***** Text to read *****

If this is true, then the UK can throw the Russians and ME oil barons under the bus, causing an endless amount of consternation to our enemies as their revenue sources shrivel even more. This could also (under some circumstances) help the UK as well, buy providing some relief to the Exchequer and allow them to pay off their debt (but how likely is that?):

http://www.the-american-interest.com/2015/06/05/britains-underground-elephant-gets-bigger/



> Britain’s Underground Elephant Gets Bigger
> Two months ago, a small British oil exploration firm shocked the world when it announced a massive new oil discovery in southeast England, describing the site underneath Gatwick airport as a “world class potential resource.” The lucky firm, UK Oil & Gas Investments, estimated that the region’s Weald basin held as many as 158 million barrels of oil per square mile, which extrapolated out could mean a grand total of more than 100 billion barrels. Now, an outside assessment estimates the basin to contain 271 million barrels per square mile—72 percent more oil than was initially reported. Bloomberg reports:
> 
> An independent assessment of the Horse Hill well has estimated there could be about 271 million barrels of oil per square mile. That compares with a prior estimate in April of 158 million.
> 
> UK Oil & Gas, which has a 20% interest in the well, was up as much as 53% today. The company’s CEO said the study “adds further weight to the potential significance of the HH-1 well and the potential of the Horse Hill licences.”
> The Gatwick discovery received plenty of pushback for being “wildly optimistic,” but UK Oil & Gas echoed these calls for caution when it warned that the recovery rate was somewhere between 3 and 15 percent, deflating the relevance of that estimate of 100 billion barrels.
> 
> Still, this new corroboration of the play’s promise, and more importantly this upgrade of its actual potential, should come as welcome news for Britain, which is currently seeing production from its important North Sea oil reserves decline rapidly. Getting that oil out of the ground won’t be an easy thing, especially given the virulent Not-In-My-Backyard protests it’s sure to face (which have already scuppered attempts to tap British shale). But for British energy security, the difficulty will be worth it.
> ['/quote]


----------



## a_majoor

The dramatic drop in oil prices also means a dramatic drop in tax revenues. This puts the pressure on renewables, which only thrive when insulated from competition by govenment (i.e. taxpayer funded) subsidies:

http://www.the-american-interest.com/2016/01/13/solar-stocks-plunge-alongside-oil-prices/



> *Solar Stocks Plunge Alongside Oil Prices*
> 
> After a downright dismal 2015 for producers, oil prices are finding new lows this year over fears about a Chinese economic slowdown and a global glut of crude. And, as Reuters reports, solar stocks have fallen right along with oil prices over the past two weeks:
> 
> 
> The [MAC Global Solar Energy Stock index] has dropped 16 percent so far in January, due in no small part to oil’s 20 percent slide so far this year. Oil briefly fell below $30 a barrel on Tuesday for the first time in 12 years, [O/R] and the solar index tumbled 2.75 percent [. . .]
> “They are not substitutes,” Raymond James research associate Angelica Jarvenpaa said of crude oil and solar energy. “However there is probably an impact on market psychology.” Some investment funds, Jarvenpaa said, have sold off their energy holdings altogether as the oil market carnage has intensified and caused financial pain to oil producers across the world. Solar and renewables, as energy stocks, are often dumped along with other energy shares even though solar installations are expected to log a 30 percent increase for 2015 and the cost of solar has come down so much that it remains cost competitive with traditional energy sources in many places.

***** Exercise input *****

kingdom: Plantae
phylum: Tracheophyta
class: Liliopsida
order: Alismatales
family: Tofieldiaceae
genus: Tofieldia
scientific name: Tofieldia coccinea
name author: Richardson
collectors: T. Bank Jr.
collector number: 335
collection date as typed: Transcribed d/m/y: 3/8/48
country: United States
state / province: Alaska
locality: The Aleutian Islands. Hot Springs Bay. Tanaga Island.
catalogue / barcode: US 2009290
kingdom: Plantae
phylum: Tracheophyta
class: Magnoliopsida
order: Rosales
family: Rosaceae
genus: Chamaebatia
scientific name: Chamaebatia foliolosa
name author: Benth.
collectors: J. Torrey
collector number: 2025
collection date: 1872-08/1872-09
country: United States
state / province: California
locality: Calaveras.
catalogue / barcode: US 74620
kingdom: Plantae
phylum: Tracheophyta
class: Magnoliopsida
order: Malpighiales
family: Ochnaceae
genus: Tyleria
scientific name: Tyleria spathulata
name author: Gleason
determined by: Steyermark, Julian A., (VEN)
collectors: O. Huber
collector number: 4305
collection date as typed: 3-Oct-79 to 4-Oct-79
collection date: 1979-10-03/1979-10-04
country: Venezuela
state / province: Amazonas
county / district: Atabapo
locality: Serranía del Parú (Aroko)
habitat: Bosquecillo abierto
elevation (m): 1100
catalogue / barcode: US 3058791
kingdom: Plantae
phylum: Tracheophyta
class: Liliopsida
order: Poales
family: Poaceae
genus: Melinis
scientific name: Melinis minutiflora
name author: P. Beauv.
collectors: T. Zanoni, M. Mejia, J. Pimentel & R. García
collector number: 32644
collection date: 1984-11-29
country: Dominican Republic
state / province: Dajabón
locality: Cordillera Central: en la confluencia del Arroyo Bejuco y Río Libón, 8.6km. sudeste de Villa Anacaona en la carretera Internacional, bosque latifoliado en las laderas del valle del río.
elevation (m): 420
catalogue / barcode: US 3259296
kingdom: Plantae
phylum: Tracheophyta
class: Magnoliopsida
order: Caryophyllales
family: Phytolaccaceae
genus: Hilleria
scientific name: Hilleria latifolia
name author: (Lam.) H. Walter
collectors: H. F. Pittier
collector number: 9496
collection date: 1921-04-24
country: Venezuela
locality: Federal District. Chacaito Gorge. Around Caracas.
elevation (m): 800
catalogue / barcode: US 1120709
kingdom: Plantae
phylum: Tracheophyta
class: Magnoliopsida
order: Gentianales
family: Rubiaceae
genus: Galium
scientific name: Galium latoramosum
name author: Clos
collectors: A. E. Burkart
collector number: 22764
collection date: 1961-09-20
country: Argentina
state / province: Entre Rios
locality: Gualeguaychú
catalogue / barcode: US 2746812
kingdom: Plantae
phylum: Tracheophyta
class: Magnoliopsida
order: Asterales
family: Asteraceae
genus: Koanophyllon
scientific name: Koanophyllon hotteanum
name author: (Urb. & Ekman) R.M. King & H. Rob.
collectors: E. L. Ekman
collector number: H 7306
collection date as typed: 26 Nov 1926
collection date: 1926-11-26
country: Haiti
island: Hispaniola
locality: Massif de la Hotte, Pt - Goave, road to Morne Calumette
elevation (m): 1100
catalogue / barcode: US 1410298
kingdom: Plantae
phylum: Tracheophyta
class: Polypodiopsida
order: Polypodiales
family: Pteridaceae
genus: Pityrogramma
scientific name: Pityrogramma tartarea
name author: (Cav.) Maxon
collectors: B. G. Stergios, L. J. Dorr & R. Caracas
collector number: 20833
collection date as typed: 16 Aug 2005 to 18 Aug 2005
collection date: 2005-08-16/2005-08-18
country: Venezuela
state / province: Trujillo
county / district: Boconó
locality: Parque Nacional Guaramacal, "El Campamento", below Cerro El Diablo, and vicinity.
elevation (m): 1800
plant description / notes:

*****

• **Problems and tasks**
**a)** Output the listing lines unchanged, from the line with "collector number: 9496" up to and including the line with "genus: Pityrogramma".
**b)** Continue the forum thread on oil prices and energy, picking up right after its final sentence.

• **Task answers**
**a)**
collector number: 9496
collection date: 1921-04-24
country: Venezuela
locality: Federal District. Chacaito Gorge. Around Caracas.
elevation (m): 800
catalogue / barcode: US 1120709
kingdom: Plantae
phylum: Tracheophyta
class: Magnoliopsida
order: Gentianales
family: Rubiaceae
genus: Galium
scientific name: Galium latoramosum
name author: Clos
collectors: A. E. Burkart
collector number: 22764
collection date: 1961-09-20
country: Argentina
state / province: Entre Rios
locality: Gualeguaychú
catalogue / barcode: US 2746812
kingdom: Plantae
phylum: Tracheophyta
class: Magnoliopsida
order: Asterales
family: Asteraceae
genus: Koanophyllon
scientific name: Koanophyllon hotteanum
name author: (Urb. & Ekman) R.M. King & H. Rob.
collectors: E. L. Ekman
collector number: H 7306
collection date as typed: 26 Nov 1926
collection date: 1926-11-26
country: Haiti
island: Hispaniola
locality: Massif de la Hotte, Pt - Goave, road to Morne Calumette
elevation (m): 1100
catalogue / barcode: US 1410298
kingdom: Plantae
phylum: Tracheophyta
class: Polypodiopsida
order: Polypodiales
family: Pteridaceae
genus: Pityrogramma

**b)**
> 
> Renewables don’t directly compete with fossil fuels. If they did, we would have hardly any wind or solar farms. Those green energy sources simply can’t beat their dirtier cousins on price, and so they survive on the grace of heavy government subsidies, not consumer demand. Therefore, the reason why solar stocks have plunged alongside oil prices is not because lower prices help oil beat out renewables in the marketplace.
> 
> But just because renewables might be insulated from market forces by government support doesn’t mean falling oil prices can’t still pose a threat. As we’ve noted before, cheap oil can change the political calculus underpinning these subsidies if policymakers are no longer willing to pay what amounts to increasing premiums for renewables.
> 
> Subsidizing current generation renewables has never made much sense, but it’s looking downright foolish now as natural gas and oil prices plummet in a world swimming in hydrocarbons. This kind of government support often isn’t sustainable (just look at the mess in which Germany has found itself), but it also carries with it an opportunity cost: The hundreds of millions of dollars spent propping up today’s relatively inefficient solar panels and wind turbines could be better spent on the research and development of technologies that might one day be a cheaper option than fossil fuels. That’s the path towards a greener global energy mix, and the sooner global greens wake up to that reality, the better off the planet will be.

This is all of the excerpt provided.